ORDER ON MOTION TO ABATE OR STAY
Before the Court is Defendant American Bank's Motion for an Order Directing Andrew Preston and American Bank to Abate or Stay Prosecution and Defense of Arbitration Proceeding. (Case No. 2:08-cv-327, Docket # 21; Case No. 2:09-cv-475, Docket # 8.) Defendant asks the Court to either: (1) stay or abate the arbitration of case number 2:08-cv-327, currently scheduled for October 20-22, 2009, so that it can be consolidated with case number 2:09-cv-475; or (2) order Evest Lending, Inc. ("Evest") to submit its claims in case number 2:09-cv-475 to the scheduled arbitration of case number 2:08-cv-327.
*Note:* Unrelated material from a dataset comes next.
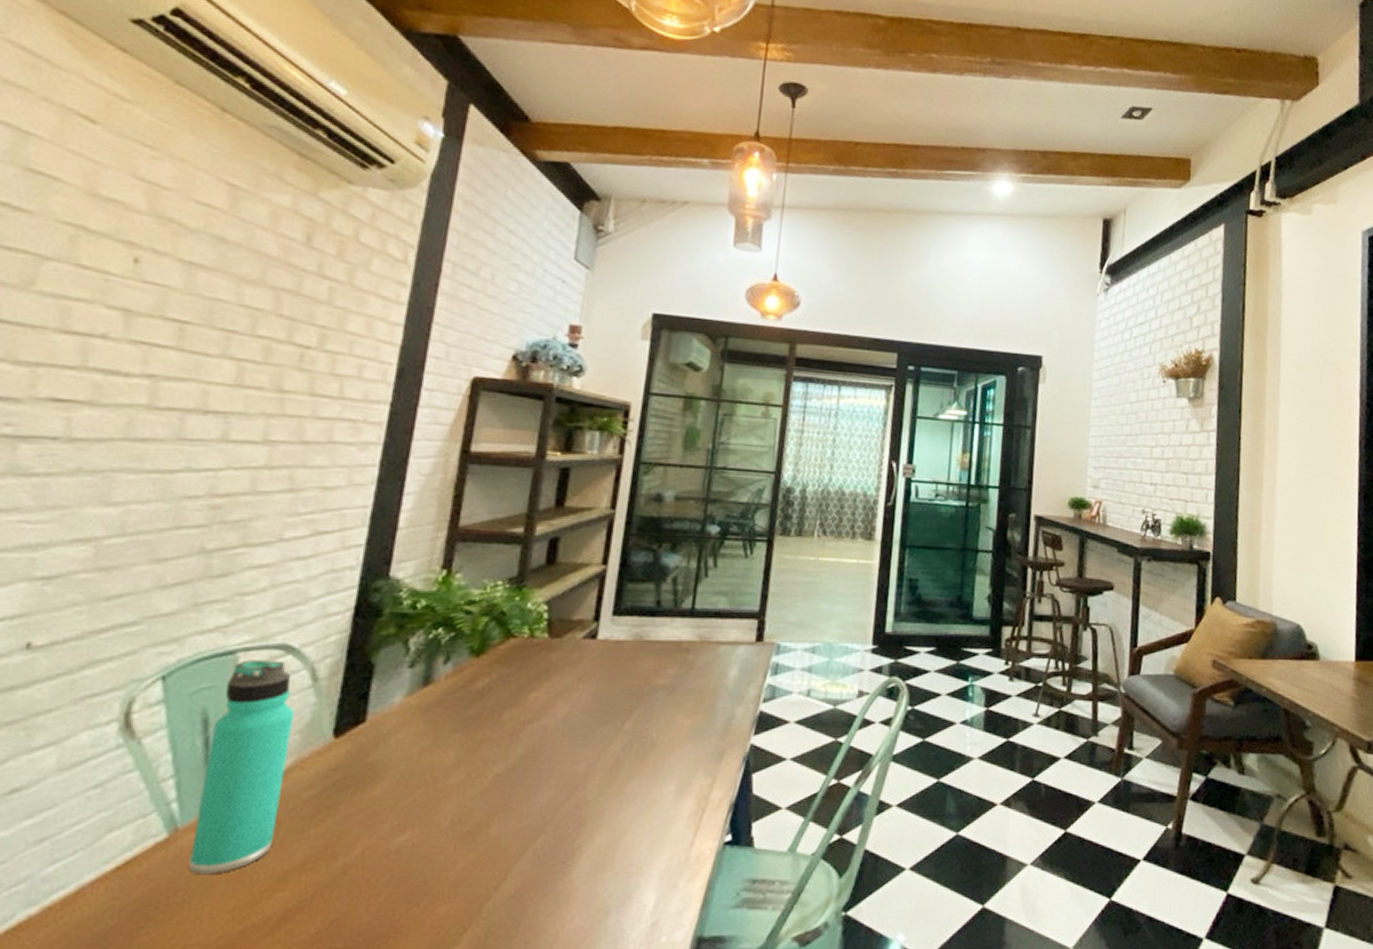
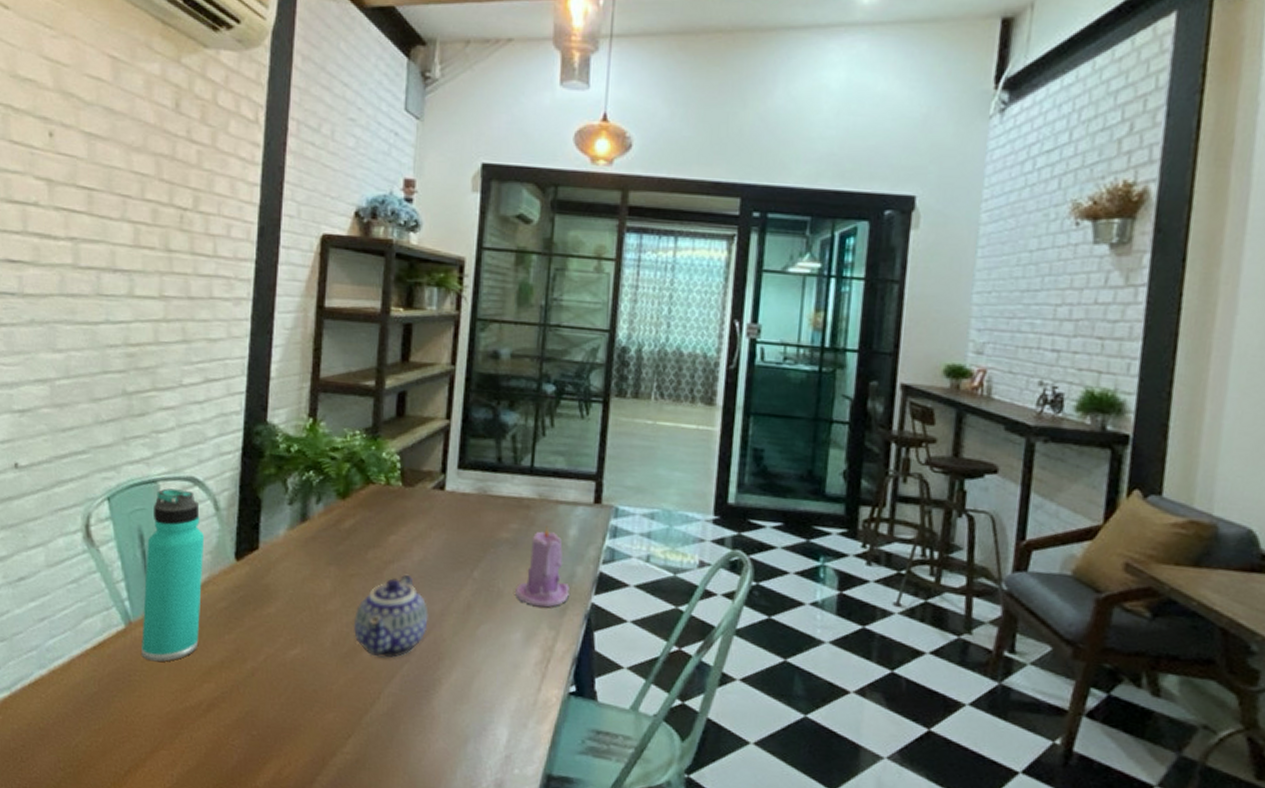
teapot: none [479,733,571,831] -> present [353,574,429,658]
candle: none [670,668,728,754] -> present [515,526,570,608]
As the First Circuit has repeatedly recognized, the "bedrock" of arbitration is that it is "'a matter of contract and a party cannot be required to submit to arbitration any dispute which he has not agreed so to submit.'" McCarthy v. Azure, 22 F.3d 351, 354 (1st Cir. 1994) (quoting AT&T Tech., Inc. v. Commc'ns Workers of Am., 475 U.S. 643, 648 (1986)); see also Summit Packaging Sys., Inc. v. Kenyon & Kenyon, 273 F.3d 9, 12 (1st Cir. 2001) ("[A] party cannot be forced to arbitrate when it has not agreed to do so."). Evest is not a party to the Branch Manager Employment Agreement1 ("Agreement") and, therefore, did not agree to submit its claims to arbitration. (See First Am. Compl. at Ex. A (Case No. 2:08-cv-327, Docket # 5-2).) Accordingly, the Court lacks the authority to order Evest to arbitrate its claims asserted in case number 2:09-cv-475.2
With regard to whether the Court should stay or abate the scheduled arbitration of case number 2:08-cv-327, it is undisputed that the Agreement, which was executed by both Preston and American Bank, contains a mandatory arbitration clause. (See Agreement ¶ 15.) As American Bank argued in its Motion to Dismiss, "[t]he claims asserted in the Complaint must, therefore, be resolved through arbitration."3 (American Bank's Mot. To Dismiss (Case No. 2:08-cv-327, Docket # 9) p. 9.) Because Preston and American Bank agreed to arbitrate their dispute, the Court must enforce this agreement. See Volt Info. Scis, Inc. v. Bd. of Trustees of Leland Stanford Junior Univ., 489 U.S. 468, 478 (1989) (courts are required to enforce privately negotiated arbitration agreements in the same manner as any other contractual term). Moreover, the Court sees no reason to postpone the arbitration as Evest cannot be compelled to participate and neither Preston nor American Bank can avoid participating.
Accordingly, Defendant American Bank's Motion for an Order Directing Andrew Preston and American Bank to Abate or Stay Prosecution and Defense of Arbitration Proceeding (Case No. 2:08-cv-327, Docket # 21; Case No. 2:09-cv-475, Docket # 8) is DENIED. Case number 2:08-cv-327 remains STAYED pending completion of arbitration.
1. In support of its Motion to Dismiss filed when Evest was a party to case number 2:08-cv-327, American Bank argued that Evest was "not a party to the Agreement between Mr. Preston and American Bank" and that "American Bank does not undertake to do anything for Evest's benefit in the Agreement." (American Bank's Mot. To Dismiss (Case No. 2:08-cv-327, Docket # 9), p. 5.) Aside from the merits of its argument, American Bank may be judicially estopped from now asserting that Evest is subject to the arbitration clause in the Agreement. See Alternative Sys. Concepts, Inc. v. Synopsys, Inc., 374 F.3d 23, 34 (1st Cir. 2004) (judicial estoppel prevents a party from taking inconsistent positions at different phases in the same litigation).
2. The Court also notes that Evest's claim against American Bank is styled as a "Complaint for Equitable Relief." (Compl. for Equitable Relief (Case No. 2:09-cv-457, Docket # 1-2).) As the Agreement's arbitration clause specifically excludes "petitions for equitable relief," it is questionable whether Evest's claim against American Bank would be subject to arbitration even if Evest were a party to the Agreement.
3. The Court again notes that American Bank seems to be taking a position contrary to that which it asserted in its Motion to Dismiss and may be judicially estopped from asserting that the claims arising out of or related to the Agreement should not be arbitrated.